TRPM7 is a Ca2+ permeable channel, which is constitutively activated and brings Ca2+ into cells under physiological conditions [36, 43]. Although a previous study reported a TRPM6/7-like current in pig and rat ventricular myocytes and the presence of TRPM7 channels was demonstrated in human atrial myocytes in this study, further effort is required to determine the potential role of TRPM7 current in cardiac cellular biology and electrophysiology. Previous studies reported that oxidative stress, membrane stretch, and shear stress could activate TRPM7 [1, 40, 41], which may imply a potential role of TRPM7 in myocardial pathological process. A recent study has reported that TRPM7 channel gene expression is remarkably increased in fibroblasts isolated from human atria of patients with atrial fibrillation, it is, therefore, believed that TRPM7-mediated Ca2+ signals may mediate fibrogenesis in human atrial fibrillation [13].

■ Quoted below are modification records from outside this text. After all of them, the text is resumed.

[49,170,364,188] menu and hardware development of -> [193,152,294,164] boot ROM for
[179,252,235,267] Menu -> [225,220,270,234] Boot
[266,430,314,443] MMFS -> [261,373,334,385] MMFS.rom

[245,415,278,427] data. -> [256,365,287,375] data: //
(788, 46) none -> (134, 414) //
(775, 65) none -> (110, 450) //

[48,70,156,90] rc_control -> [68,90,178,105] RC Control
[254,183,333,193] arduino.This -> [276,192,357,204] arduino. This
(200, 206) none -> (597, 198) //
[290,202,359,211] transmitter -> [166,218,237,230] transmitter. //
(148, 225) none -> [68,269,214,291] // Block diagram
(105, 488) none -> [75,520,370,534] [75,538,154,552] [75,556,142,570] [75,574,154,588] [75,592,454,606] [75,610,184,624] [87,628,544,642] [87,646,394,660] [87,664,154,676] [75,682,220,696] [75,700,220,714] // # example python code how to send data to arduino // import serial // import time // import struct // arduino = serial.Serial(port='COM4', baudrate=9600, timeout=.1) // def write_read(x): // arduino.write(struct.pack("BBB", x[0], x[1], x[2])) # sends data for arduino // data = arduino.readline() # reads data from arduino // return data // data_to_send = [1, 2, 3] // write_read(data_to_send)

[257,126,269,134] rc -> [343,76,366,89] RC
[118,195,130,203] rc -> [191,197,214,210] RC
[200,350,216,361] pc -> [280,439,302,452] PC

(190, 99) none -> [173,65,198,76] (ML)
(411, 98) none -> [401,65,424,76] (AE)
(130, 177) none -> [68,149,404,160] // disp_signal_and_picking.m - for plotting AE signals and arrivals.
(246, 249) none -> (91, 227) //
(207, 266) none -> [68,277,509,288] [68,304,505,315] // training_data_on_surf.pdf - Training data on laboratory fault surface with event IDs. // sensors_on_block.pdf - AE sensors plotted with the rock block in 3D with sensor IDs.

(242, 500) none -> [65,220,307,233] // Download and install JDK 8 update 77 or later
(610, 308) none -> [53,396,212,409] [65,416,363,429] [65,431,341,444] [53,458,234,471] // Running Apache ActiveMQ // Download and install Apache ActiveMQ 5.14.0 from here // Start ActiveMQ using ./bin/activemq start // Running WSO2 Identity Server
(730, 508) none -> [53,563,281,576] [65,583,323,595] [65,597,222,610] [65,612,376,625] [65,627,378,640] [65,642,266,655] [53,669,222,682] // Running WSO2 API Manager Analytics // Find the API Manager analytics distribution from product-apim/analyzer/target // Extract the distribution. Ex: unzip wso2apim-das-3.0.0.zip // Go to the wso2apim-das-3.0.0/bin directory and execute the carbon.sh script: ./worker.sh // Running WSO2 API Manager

In addition, abnormal Ca2+ signaling has been demonstrated to play an important role in atrial fibrillation pathophysiology [7, 12, 34, 45, 49]. A recent study in human atrial myocytes from atrial fibrillation patients clearly showed that Ca2+ handling changes are involved in atrial arrhythmogenesis, and delayed afterdeplorization-mediated triggered activity is more frequent in atrial myocytes from patients with atrial fibrillation [48]. It is believed that Ca2+-related functions in electrical and structural remodeling processes participate in leading to the atrial fibrillation substrate [37]. Therefore, enhanced TRPM7 channels may also participate in the higher propensity to delayed afterdepolarization-mediated ectopic activity in patients with chronic atrial fibrillation. The identification of new molecular targets is important for improving drug therapy and discovery of biomarkers for risk stratification, and is a major goal in the management of atrial arrhythmias [11].

In summary, the present study has demonstrated for the first time that in addition to Ca2+ TRPM4 current, TRPM7 current is present in human atrial myocytes. TRPM7, but not TRPM4, is upregulated in atria of individuals with atrial fibrillation. More effort is required to clarify whether and how TRPM7 channels in atrial myocytes mediate the initiation and/or maintenance of atrial fibrillation.